Put the lines from the first one through the line containing "lemondanak a gyümölcsről, pedig" into a Markdown table with two columns, Row and Line, numbering each row and leaving out any blank lines.
=== Begin Enclosure ===
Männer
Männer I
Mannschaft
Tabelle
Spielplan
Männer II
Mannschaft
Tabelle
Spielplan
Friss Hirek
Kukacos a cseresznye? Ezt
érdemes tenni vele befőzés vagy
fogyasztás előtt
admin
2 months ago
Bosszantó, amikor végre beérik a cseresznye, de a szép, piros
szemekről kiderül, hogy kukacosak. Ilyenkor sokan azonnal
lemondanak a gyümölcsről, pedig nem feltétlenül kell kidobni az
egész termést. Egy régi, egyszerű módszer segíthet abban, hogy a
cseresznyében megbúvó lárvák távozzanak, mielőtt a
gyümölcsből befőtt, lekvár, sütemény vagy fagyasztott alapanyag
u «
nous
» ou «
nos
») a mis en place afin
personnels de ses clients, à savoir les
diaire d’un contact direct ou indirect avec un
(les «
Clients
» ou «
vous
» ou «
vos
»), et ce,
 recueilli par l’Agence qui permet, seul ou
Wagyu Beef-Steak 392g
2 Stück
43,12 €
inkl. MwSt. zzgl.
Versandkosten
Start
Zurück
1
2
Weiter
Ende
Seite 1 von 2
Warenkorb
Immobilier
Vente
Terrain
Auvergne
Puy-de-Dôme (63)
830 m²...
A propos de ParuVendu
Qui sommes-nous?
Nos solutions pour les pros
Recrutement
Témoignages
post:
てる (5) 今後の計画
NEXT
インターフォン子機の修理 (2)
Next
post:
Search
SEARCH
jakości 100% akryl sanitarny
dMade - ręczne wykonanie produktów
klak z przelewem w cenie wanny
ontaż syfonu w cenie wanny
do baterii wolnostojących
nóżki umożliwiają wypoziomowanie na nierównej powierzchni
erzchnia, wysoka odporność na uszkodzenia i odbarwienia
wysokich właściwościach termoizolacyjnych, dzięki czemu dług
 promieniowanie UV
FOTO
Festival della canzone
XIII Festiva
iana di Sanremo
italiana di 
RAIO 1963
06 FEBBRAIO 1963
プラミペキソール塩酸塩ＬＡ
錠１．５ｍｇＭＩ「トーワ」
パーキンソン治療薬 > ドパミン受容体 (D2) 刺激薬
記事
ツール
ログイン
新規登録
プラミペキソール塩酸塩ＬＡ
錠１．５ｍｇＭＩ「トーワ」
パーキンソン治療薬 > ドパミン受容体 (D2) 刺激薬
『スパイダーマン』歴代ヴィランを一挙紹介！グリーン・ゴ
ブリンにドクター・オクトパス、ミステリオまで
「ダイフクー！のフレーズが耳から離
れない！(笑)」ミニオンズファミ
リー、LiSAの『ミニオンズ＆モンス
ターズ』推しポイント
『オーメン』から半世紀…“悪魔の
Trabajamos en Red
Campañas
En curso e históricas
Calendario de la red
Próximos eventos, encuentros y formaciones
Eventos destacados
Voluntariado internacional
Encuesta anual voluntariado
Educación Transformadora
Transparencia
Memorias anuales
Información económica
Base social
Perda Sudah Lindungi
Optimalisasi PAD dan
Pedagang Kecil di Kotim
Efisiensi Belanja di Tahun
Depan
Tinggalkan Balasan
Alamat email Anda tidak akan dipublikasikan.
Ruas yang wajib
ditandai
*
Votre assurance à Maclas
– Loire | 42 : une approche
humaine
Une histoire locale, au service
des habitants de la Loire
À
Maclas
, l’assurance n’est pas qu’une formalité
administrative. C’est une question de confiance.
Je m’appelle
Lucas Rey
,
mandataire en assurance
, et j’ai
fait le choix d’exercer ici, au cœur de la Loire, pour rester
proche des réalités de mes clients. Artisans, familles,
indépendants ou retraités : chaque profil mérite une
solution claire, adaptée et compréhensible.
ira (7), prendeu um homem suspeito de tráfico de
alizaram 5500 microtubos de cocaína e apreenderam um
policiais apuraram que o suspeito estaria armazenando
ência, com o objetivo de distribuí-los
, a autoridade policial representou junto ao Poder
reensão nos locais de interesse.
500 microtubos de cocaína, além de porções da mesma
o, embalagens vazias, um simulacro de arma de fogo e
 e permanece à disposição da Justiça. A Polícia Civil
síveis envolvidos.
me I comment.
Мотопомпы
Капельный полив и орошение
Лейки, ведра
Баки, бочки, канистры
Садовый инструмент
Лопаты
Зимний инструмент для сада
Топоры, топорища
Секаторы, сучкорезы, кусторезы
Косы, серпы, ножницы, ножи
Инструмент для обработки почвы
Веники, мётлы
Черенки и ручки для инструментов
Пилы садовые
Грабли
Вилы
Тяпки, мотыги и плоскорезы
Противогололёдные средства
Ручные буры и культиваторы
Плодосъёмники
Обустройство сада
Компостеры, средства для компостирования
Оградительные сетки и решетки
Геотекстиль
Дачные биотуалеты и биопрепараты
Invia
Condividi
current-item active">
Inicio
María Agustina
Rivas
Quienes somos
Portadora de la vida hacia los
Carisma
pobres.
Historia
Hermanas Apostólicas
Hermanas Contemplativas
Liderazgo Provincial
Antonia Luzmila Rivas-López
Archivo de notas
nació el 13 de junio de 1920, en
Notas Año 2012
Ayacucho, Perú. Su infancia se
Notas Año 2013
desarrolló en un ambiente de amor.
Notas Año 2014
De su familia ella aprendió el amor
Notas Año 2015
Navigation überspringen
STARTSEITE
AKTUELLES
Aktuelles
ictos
=== End Enclosure ===
[Solution for this problem]:
| Row | Line |
|---|---|
| 1 | Männer |
| 2 | Männer I |
| 3 | Mannschaft |
| 4 | Tabelle |
| 5 | Spielplan |
| 6 | Männer II |
| 7 | Mannschaft |
| 8 | Tabelle |
| 9 | Spielplan |
| 10 | Friss Hirek |
| 11 | Kukacos a cseresznye? Ezt |
| 12 | érdemes tenni vele befőzés vagy |
| 13 | fogyasztás előtt |
| 14 | admin |
| 15 | 2 months ago |
| 16 | Bosszantó, amikor végre beérik a cseresznye, de a szép, piros |
| 17 | szemekről kiderül, hogy kukacosak. Ilyenkor sokan azonnal |
| 18 | lemondanak a gyümölcsről, pedig nem feltétlenül kell kidobni az |